— Problem to work on —
Below are the records; copy exactly the stretch from the line containing "hfov_deg: 60.0" through the line containing "focal_mm: 4", both ends included, and nothing else.

— Raw data —
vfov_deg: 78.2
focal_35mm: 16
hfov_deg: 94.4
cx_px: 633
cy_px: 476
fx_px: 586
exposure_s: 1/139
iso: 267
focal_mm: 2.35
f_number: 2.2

---

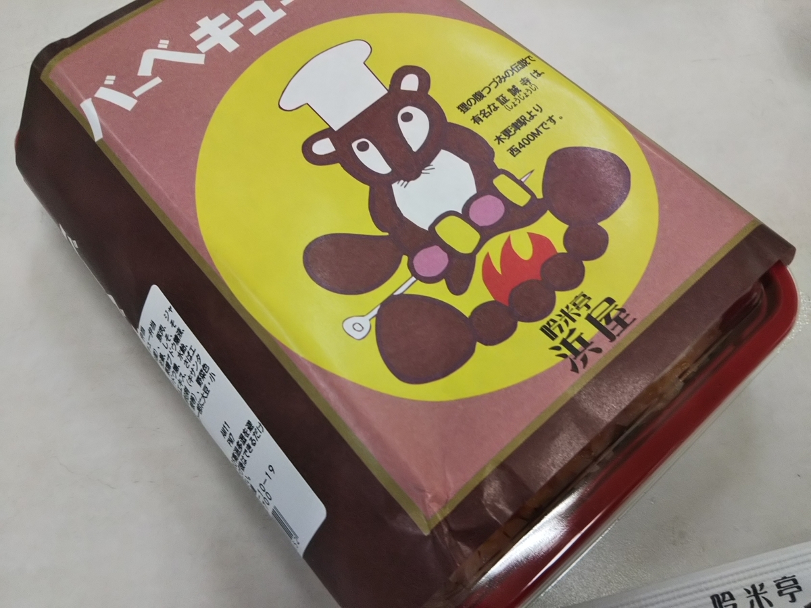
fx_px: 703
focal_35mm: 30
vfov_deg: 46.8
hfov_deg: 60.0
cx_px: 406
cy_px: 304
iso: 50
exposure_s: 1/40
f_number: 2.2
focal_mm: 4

...

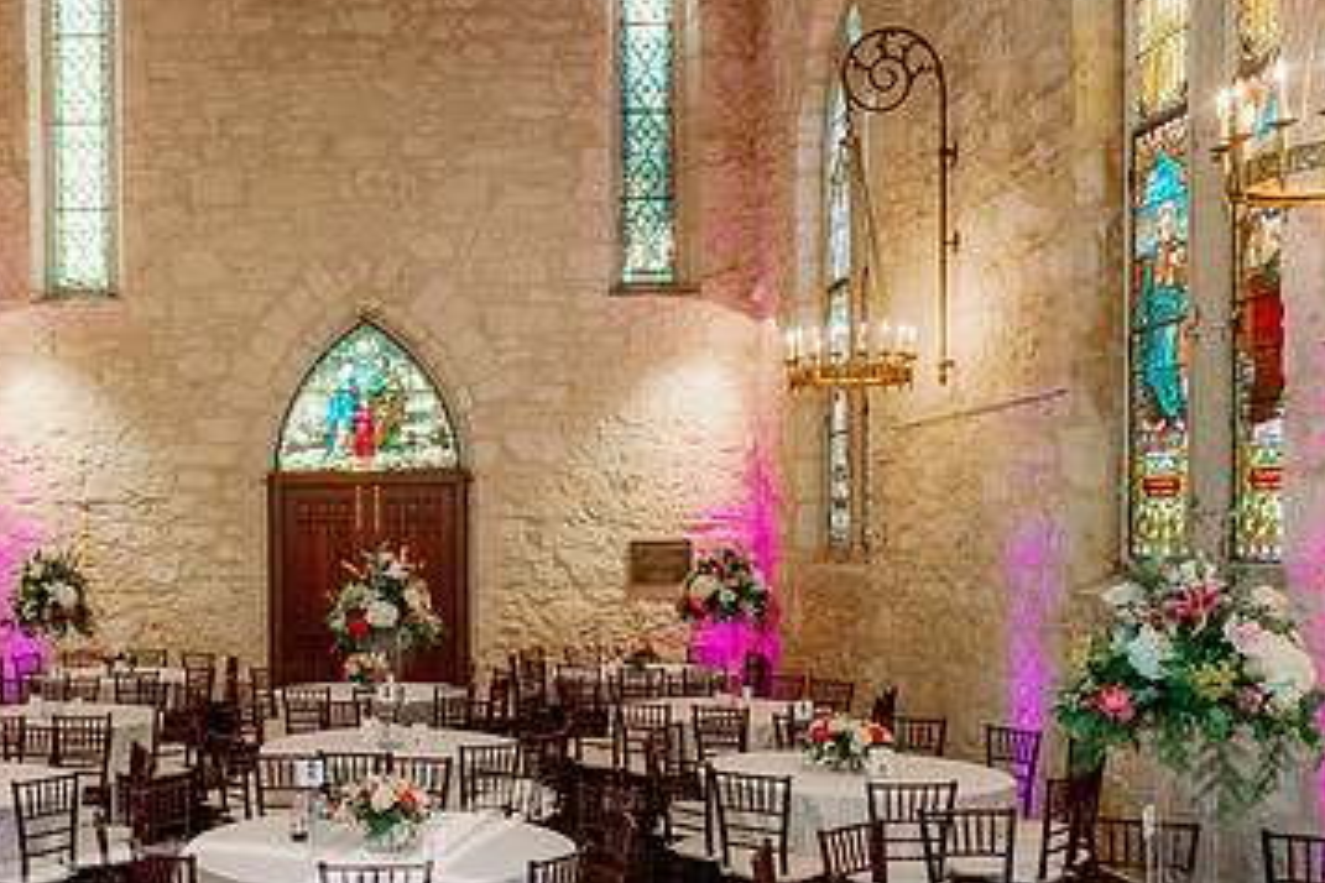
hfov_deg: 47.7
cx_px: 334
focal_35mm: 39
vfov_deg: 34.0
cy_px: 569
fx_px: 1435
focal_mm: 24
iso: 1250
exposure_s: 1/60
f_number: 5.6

— Exercise response —
hfov_deg: 60.0
cx_px: 406
cy_px: 304
iso: 50
exposure_s: 1/40
f_number: 2.2
focal_mm: 4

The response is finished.